Hailee stimmte ihr in vielem zu – und fragte sich immer öfter, warum Frauen so viel verwehrt blieb. Wenn das anders wäre, dann könnte sie Gärtnerin werden. Oder Chauffeurin. Oder, falls es ihr gefiel, sogar eines dieser kleinen Flugzeuge steuern, die sie einmal am Himmel über Heligan gesehen hatte.

»Was liest du da eigentlich?«, wollte Demi eines Abends von ihr wissen. Demi hieß eigentlich Demelza, wie Hailee vor Kurzem erfahren hatte, ließ sich aber immer nur in der Kurzform nennen.

»Mrs Tremayne hat es mir gegeben«, erklärte Hailee. »Es geht um die Suffragetten. Um die Bewegung für die Rechte der Frau. Mrs Tremayne ist da sehr engagiert.«

Ada Tremayne imponierte ihr. Diese Frau, die ihr um einiges höhergestellt war, verkörperte alles, was sie nicht hatte – Eleganz, Selbstbewusstsein und Redegewandtheit. Und hatte sie im Sonnenuhrgarten mit Hailee nicht fast so gesprochen, als wären sie gleichberechtigt? Aber das sagte sie natürlich nicht vor Demi, sondern setzte sich im Bett auf und schob ihre Unterlagen zusammen.

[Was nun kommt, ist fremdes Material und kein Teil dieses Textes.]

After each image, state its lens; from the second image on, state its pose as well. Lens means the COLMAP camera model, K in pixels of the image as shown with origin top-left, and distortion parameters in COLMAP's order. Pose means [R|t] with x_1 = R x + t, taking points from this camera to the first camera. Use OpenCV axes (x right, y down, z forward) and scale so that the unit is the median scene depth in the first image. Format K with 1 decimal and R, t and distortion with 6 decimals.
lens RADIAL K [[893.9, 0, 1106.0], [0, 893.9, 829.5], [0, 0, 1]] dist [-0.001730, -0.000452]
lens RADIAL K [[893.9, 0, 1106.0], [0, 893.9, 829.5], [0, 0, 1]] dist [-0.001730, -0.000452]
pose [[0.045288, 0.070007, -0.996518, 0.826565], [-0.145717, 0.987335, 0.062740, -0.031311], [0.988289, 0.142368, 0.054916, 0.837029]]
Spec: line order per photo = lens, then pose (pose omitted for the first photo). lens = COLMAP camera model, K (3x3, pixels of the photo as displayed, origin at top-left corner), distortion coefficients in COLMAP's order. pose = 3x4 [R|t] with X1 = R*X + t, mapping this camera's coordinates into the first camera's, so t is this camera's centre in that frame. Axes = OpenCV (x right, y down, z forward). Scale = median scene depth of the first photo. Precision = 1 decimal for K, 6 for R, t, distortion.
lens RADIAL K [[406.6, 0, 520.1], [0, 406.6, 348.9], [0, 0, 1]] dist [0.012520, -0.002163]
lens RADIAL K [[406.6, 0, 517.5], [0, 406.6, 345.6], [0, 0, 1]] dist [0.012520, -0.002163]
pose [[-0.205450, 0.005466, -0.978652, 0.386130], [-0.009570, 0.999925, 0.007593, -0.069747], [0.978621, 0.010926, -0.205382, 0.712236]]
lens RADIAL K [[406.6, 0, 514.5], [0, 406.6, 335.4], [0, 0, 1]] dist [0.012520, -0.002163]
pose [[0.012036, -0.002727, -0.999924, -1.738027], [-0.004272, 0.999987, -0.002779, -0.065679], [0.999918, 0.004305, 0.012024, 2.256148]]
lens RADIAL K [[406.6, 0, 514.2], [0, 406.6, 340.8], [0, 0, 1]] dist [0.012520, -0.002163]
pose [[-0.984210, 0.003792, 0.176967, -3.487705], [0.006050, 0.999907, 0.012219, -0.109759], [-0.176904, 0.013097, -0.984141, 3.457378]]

»Vor wenigen Wochen«, sagte sie, »hat sich bei einem Pferderennen in London eine Frau vor ein Pferd des Königs geworfen. Sie ist kurz darauf gestorben.«

Demi sah sie ungläubig an. »Warum hat sie das getan?«

»Um damit für die Einführung des Frauenwahlrechts zu protestieren.«

Demi schüttelte den blonden Kopf. »Ich weiß nicht. Ich glaube eher, sie war nicht bei Verstand. Für so was wirft man doch nicht sein Leben weg.«

Hailee dagegen fand diese Aktion sehr mutig und selbstlos.